La terapia contra el cáncer incluye el “interruptor” del ADN

Todas nuestras células tienen el mismo ADN, entonces ¿por qué algunas se diferencian a células del corazón, los pulmones, la sangre o inclusive células cancerígenas? La llave está en un conjunto de marcadores químicos que acompañan a nuestro ADN y, como un “interruptor”, le dicen cuando apagar o prender ciertos genes, a los cuales se les denomina epigenoma. Estas marcas epigenéticas son distintas en cada tipo de célula y tienen un especial impacto en su proliferación y diferenciación. Así mismo, son establecidas durante el desarrollo fetal y pueden ser influenciadas por otros factores externos como el medio ambiente, la nutrición, etc.

La epigenética no cambia el ADN, únicamente controla las señales que se les dan a nuestras células para que se diferencien. Algunos de los mecanismos epigenéticos esenciales para el desarrollo normal de mamíferos son metilación del ADN, modificación covalente de histonas, posicionamiento del nucleosoma y micro-ARNs; los cuales tienen propiedades y patrones de distribución únicos en distintas células.

Este enfoque epigenético tiene especial relevancia en oncología dado que, si se puede controlar la proliferación de ciertas células, podríamos ser capaces de dirigirla a células cancerígenas. De esta forma, las terapias epigenéticas se pueden atacar señales específicas que prenden o apagan ciertos genes de interés.

El tratamiento convencional contra el cáncer es la quimioterapia, la cual funciona atacando el ADN de las células tumorales. Sin embrago, debido a que las células tumorales y las células sanas son parecidas, células sanas también puede resultar dañadas. Así mismo, células tumorales poco diferenciadas pueden ser resistentes a la quimioterapia tradicional, debido a la naturaleza de su forma aberrante, lo cual hace difícil que se puedan atacar con medicamentos convencionales. Manipulando un blanco epigenético en células cancerígenas puede hacer que estas células sean más susceptibles a quimioterapia u otros medicamentos antineoplásicos.

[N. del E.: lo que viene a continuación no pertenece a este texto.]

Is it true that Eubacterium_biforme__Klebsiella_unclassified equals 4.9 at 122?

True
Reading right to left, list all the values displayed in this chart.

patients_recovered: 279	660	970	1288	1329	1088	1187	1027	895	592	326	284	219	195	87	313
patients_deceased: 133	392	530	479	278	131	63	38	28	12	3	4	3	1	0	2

Es importante recalcar que las señales epigenéticas aberrantes también pueden resultar en cáncer, aunque, a diferencia de las mutaciones en el ADN, estas son potencialmente reversibles. El objetivo principal de las terapias epigenéticas es restaurar la función normal en los genes, mediante la restauración del “interruptor” de nuestros genes.

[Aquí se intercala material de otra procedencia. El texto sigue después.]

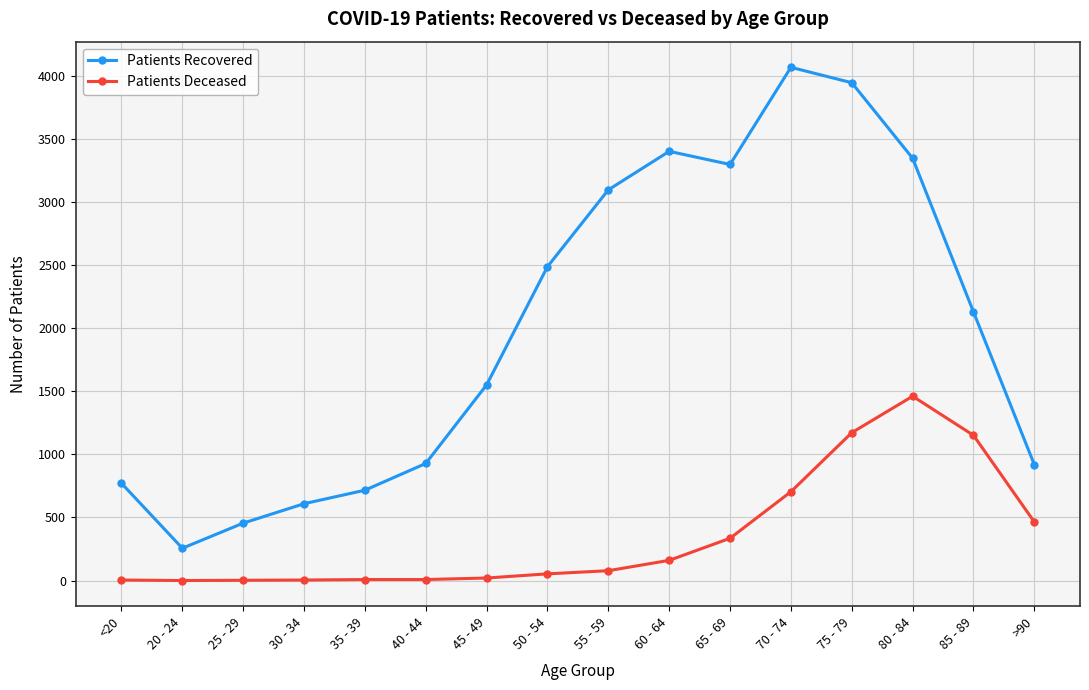

The value of Patients Deceased at >90 is 719. True or false?

False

Un ejemplo del uso de este tipo de terapia es para el linfoma no Hodgkin. Esto se debe a que se ha encontrado que el gen EZH2 se encuentra sobre expresado en pacientes con este tipo de cáncer y permite que las células cancerígenas proliferen más rápido. La inhibición de EZH2 hace que las células cancerígenas sean más susceptibles a la quimioterapia u otros medicamentos antineoplásicos.


Referencias:

  1. Shin P. (2017). Treating Cancer by Using Epigenetics, the ‘Software’ of Our Genes. Get Science. Pfizer
  2. Elnitski L. (2019). Epigenoma. National Human Genome Research Institute
  3. Sharma S., Kelly TK., & Jones PA. (2010). Epigenetics in cancer. Carcinogenesis, 31(1), 27-36.